Cranberries are very low in calories, a very good source of dietary fiber, Vitamin C and manganese, as well as a good source of Vitamin E and K. They are also a rich source of phytonutrients, including phenolic acids (i.e. benzoic, hydroxycinnamic & ellagic acids) and flavonoids (i.e. anthocyanins, flavonols & flavan-3-ols).

The polyphenols (a class of phytonutrients) found in cranberries, may reduce the risk of heart disease by inhibiting platelet clumping, reducing blood pressure, and their anti-inflammatory effect.

Cranberries can also slow tumor progression and have shown beneficial effects against prostate, liver, ovarian, breast, and colon cancer.

Cranberries have been shown to decrease adherence of bacteria to the bladder wall, thereby helping prevent urinary tract infections (UTIs), especially recurrent ones. However, it takes a very large concentration of the fruit (total cranberry extract) for this effect to work. The antioxidant levels in commercial cranberry juice don’t come close.

Cranberries inhibit the adherence of bacteria in the mouth in a similar way, thereby helping to prevent gum disease.

Eat the whole fresh or frozen fruit when you can. Adding fresh cranberries to oatmeal, especially steel cut oats made in the crockpot, results in a lovely tart “pop” when you bite into them. Try fresh cranberry-orange relish, add them to smoothies, baked apple dishes, or savory dishes, such as stuffing. Be careful of dried cranberries, which are high in added sugar and usually contain oil.

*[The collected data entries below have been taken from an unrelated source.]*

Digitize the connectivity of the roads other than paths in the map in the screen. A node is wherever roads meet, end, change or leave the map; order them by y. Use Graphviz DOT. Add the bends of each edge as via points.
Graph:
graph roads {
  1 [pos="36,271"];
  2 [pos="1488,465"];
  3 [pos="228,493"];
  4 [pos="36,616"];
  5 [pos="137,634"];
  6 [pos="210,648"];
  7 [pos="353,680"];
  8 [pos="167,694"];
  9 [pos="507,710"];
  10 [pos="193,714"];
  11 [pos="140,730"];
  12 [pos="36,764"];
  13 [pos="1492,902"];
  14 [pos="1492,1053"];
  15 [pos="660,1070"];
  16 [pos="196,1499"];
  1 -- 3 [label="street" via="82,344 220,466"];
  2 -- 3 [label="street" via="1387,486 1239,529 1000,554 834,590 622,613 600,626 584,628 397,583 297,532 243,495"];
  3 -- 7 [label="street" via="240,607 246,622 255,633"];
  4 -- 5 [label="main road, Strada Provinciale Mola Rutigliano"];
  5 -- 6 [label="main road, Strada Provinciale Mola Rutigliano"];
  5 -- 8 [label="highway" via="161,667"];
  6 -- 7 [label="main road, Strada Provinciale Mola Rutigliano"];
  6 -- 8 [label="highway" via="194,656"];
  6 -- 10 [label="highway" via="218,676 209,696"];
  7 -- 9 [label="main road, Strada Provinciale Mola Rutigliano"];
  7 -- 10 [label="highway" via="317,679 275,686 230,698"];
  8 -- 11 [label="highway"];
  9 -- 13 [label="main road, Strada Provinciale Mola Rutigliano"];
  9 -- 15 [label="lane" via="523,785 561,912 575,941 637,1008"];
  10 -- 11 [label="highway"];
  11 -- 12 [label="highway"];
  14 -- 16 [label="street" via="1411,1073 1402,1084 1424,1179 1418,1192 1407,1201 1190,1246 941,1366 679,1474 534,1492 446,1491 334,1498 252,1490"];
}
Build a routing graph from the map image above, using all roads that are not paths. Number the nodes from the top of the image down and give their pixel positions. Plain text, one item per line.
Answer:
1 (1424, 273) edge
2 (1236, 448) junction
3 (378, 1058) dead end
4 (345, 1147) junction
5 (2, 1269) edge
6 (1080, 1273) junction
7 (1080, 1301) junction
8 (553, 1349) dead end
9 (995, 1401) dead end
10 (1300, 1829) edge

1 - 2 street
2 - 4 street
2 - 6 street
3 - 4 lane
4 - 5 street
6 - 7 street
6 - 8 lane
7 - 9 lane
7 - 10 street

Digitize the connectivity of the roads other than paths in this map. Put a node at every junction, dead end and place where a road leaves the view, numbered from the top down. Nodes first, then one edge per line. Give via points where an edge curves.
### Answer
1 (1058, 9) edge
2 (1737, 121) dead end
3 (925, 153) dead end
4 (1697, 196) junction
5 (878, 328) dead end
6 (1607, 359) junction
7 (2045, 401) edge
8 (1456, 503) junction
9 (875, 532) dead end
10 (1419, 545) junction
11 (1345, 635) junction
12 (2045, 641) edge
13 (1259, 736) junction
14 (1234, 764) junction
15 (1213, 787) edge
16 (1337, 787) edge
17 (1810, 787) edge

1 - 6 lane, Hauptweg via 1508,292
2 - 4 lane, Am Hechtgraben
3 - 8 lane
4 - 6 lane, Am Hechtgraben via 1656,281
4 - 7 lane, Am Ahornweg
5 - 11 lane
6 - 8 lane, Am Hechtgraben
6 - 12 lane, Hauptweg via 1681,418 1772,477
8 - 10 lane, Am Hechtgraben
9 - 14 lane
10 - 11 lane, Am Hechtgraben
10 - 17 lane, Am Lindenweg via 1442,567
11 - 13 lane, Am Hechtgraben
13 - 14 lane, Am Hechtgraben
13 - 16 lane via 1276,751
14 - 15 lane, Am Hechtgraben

So, forget commercial cranberry juice, which is also high in added sugar (or high fructose corn syrup), and is so processed that all the fiber and many of the beneficial phytonutrients have been removed. With a blender, some fresh or frozen cranberries, and some dates or erythritol, you can make your own, MUCH healthier juice.

Note: If you take warfarin or Coumadin, please check with your doctor before enjoying cranberries.